Über die Beschlüsse der Mitgliederversammlung und Wahlen ist eine Niederschrift aufzunehmen, welche von dem Protokollführer und dem ersten Vorsitzenden zu unterzeichnen ist.

 

 

 

8.

Haftung

 

 

Der Verein übernimmt gegenüber seinen Mitgliedern keinerlei Haftung. Dies gilt insbesondere für Schäden durch im Wasser befindliche künstliche oder natürliche Hindernisse und für Gefahrenquellen auf dem Gelände sowie für Fahrten zu Veranstaltungen, für Regatten und für Unfälle gleich welcher Art.

Der Mitgliedsbeitrag der ordentlichen Mitglieder beinhaltet eine Windsurf-Haftpflichtversicherung. Über Art und Umfang muss sich das Mitglied regelmäßig selbst informieren.

 

 

9.

Sonstiges

 

9.1

Sofern die Vereinsinteressen es erfordern, können für den Sport- und Schulungsbetrieb Ausschüsse gebildet werden, die in ihrer personellen Zusammensetzung von der ordentlichen Mitgliederversammlung zu wählen sind. Die Ausschüsse sind in ihrem Aufgabenbereich selbständig, unterstehen jedoch der Weisungsbefugnis des Vorstandes.

 

9.2

Soweit es die Vereinsinteressen und die Größe des Vereins erfordern, kann ein Beirat gebildet werden, der die Aufgabe hat den Verein in wichtigen Vereinsangelegenheiten zu beraten, zu unterstützen und interne Streitigkeiten zu schlichten.

Über die Bildung des Beirates, die Voraussetzung seiner Mitglieschaft und das Verfahren für eine Beschlussfassung, ist in einer ordentlichen Mitgliederversammlung mit ¾ Mehrheit eine Ergänzung dieser Satzung zu beschließen.

 

 

 

10

Auflösung des Vereins

 

10.1

Die Auflösung des Vereins kann nur auf Antrag von 1/3 der stimmberechtigten Mitglieder in einer besonderen, für diesen Zweck einberufenen Mitgliederversammlung, beschlossen werden.

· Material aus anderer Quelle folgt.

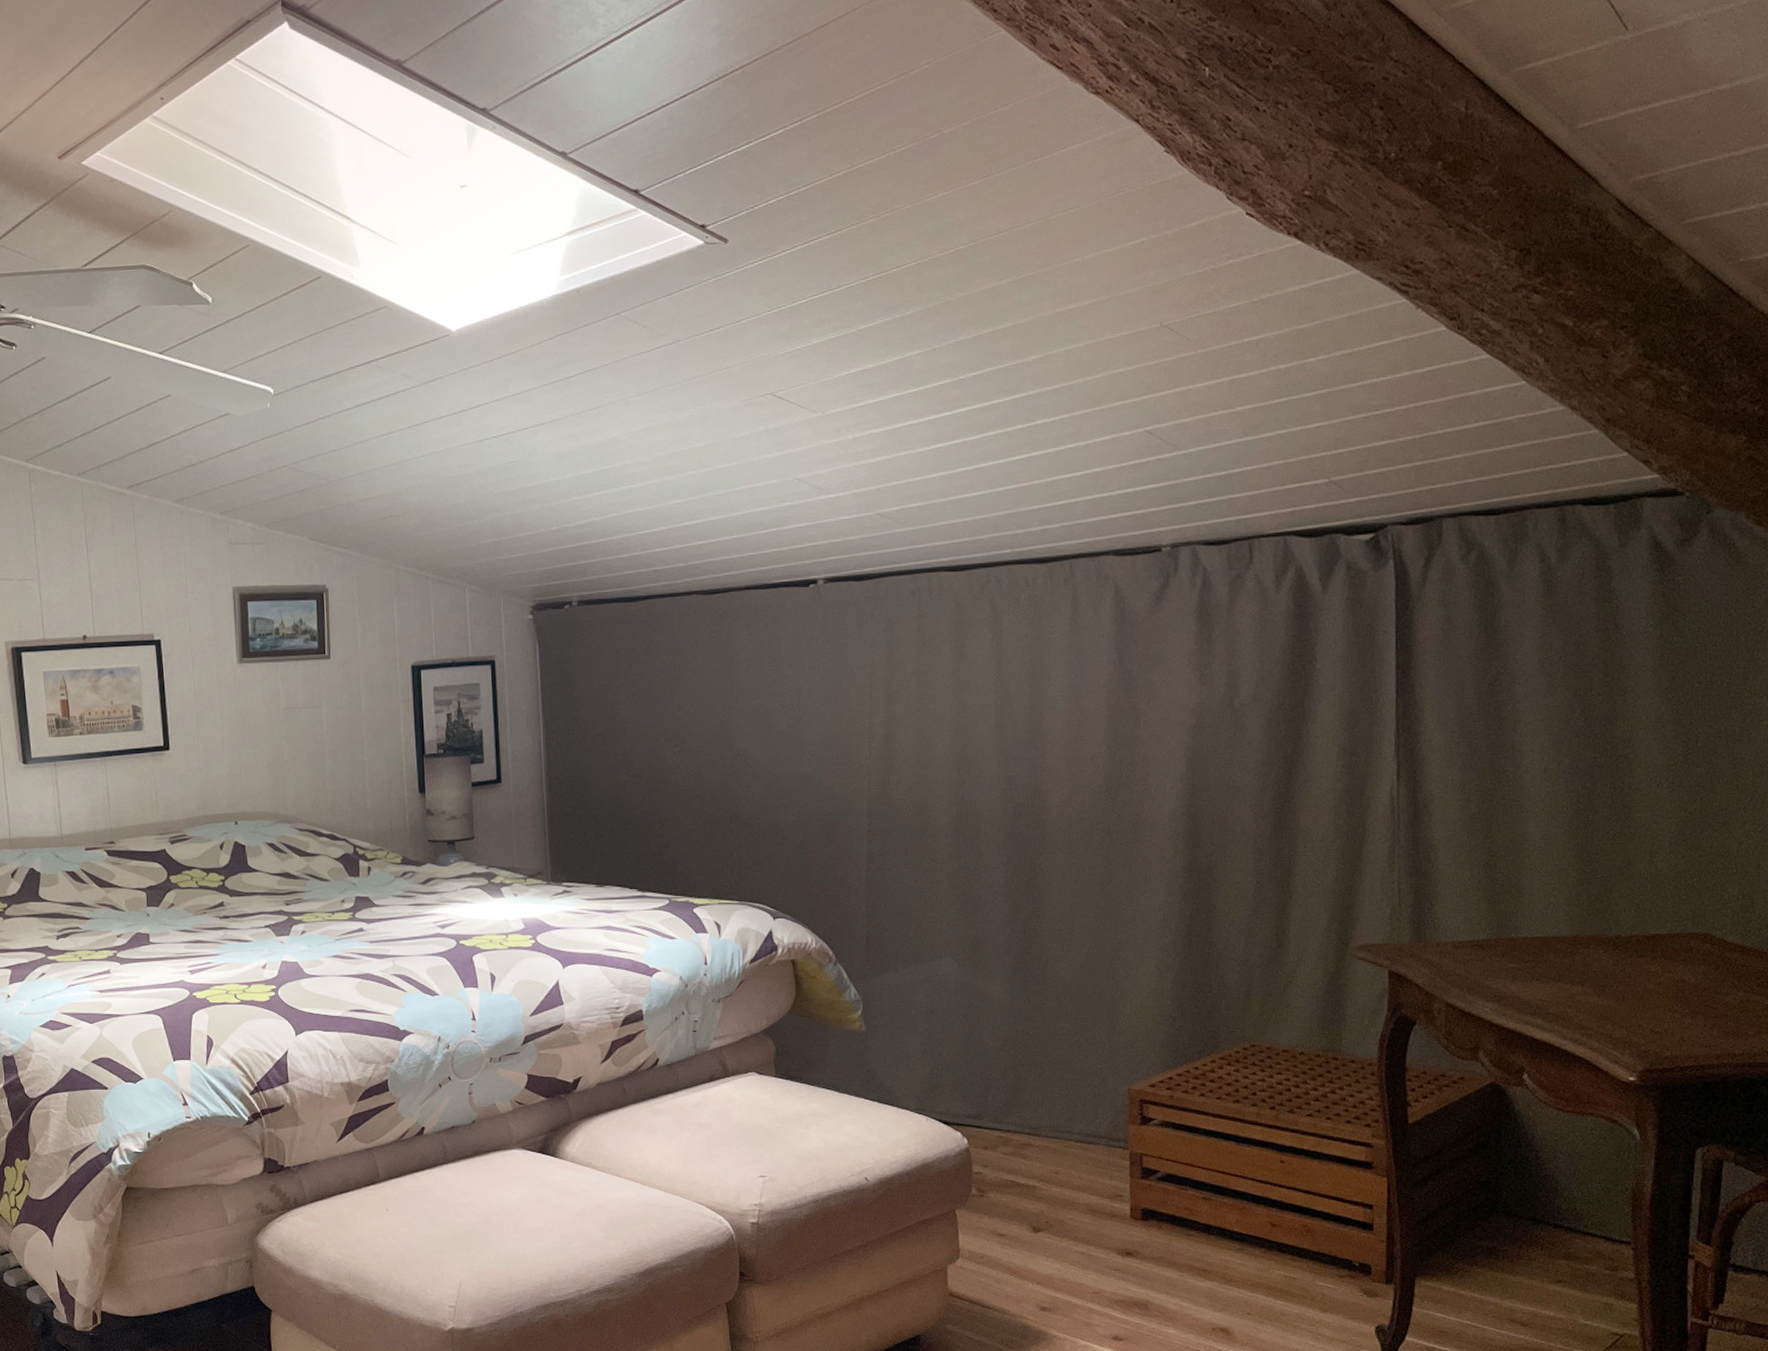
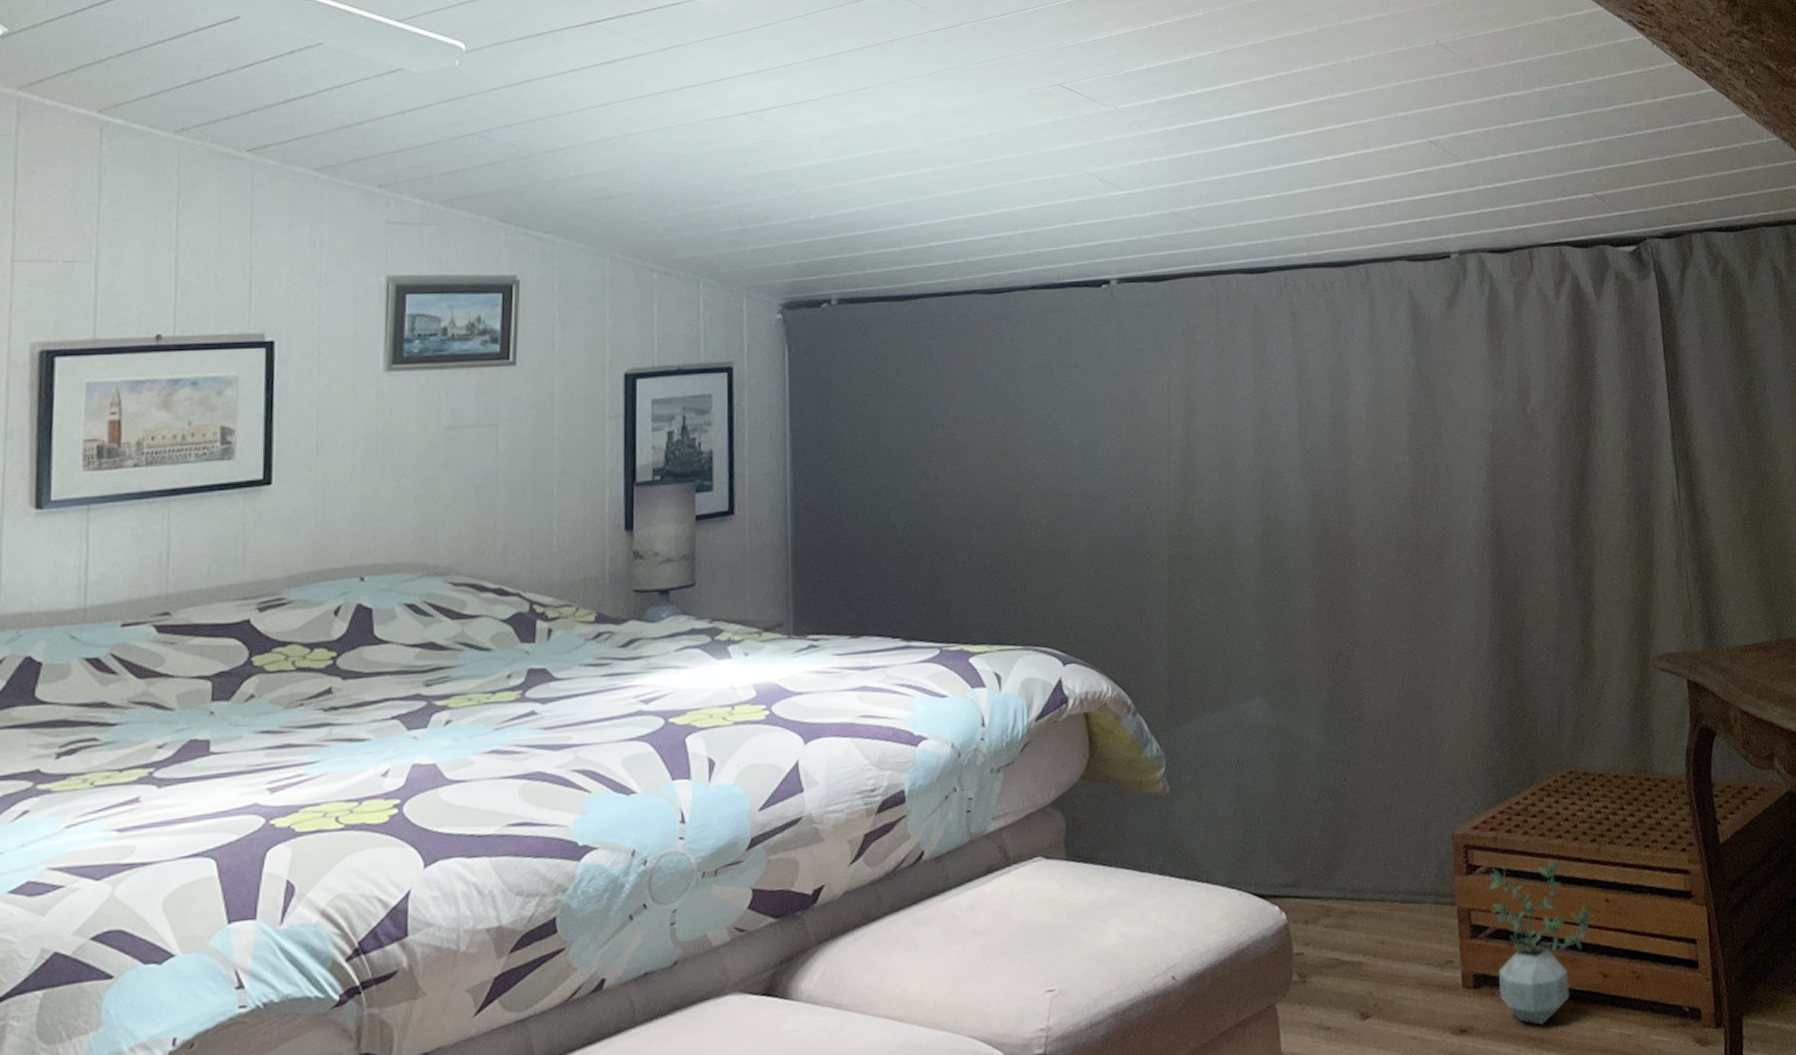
potted plant: none [1160,1120,1263,1258] -> present [1486,859,1590,1025]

Die Mitgliederversammlung ist nur beschlussfähig, wenn mindestens 2/3 der stimmberechtigten Mitglieder anwesend oder vertreten sind.

 

10.2

Ist die Beschlussunfähigkeit gegeben, so hat der Vorstand innerhalb von vier Wochen eine weitere Mitgliederversammlung einzuberufen, welche dann ohne Rücksicht auf die Zahl der Anwesenden beschlussfähig ist.

 

10.3

Der Auflösungsbeschluss bedarf in jedem Fall einer Mehrheit von ¾ der in der Versammlung anwesenden oder vertretenden stimmberechtigten Mitglieder.

 

10.4

Im Falle der Auflösung oder des Wegfalls der Gemeinnützigkeit des Vereins ist das verbleibende Vermögen für die in 2. genannten Zwecke zu verwenden und zwar in gemeinnützigem Sinne. Anfallsberechtigte ist die Gemeinde, in der sich Vereinshaus und Wasserfläche befinden bzw. ein Nachfolgeclub, vorausgesetzt er ist gemeinnützig im Sinne von § 52 Abgabenordnung.

 

 

 

11.

Gerichtsstand

 

 

Erfüllungsort und Gerichtsstand für alle Verpflichtungen der Mitglieder, welche sich aus der Mitgliedschaft ergeben, ist Kandel bzw. Landau

 

 

 

Vorstehende Satzung wurde auf der Mitgliederversammlung am 18. März 2010 geändert und insgesamt neugefasst.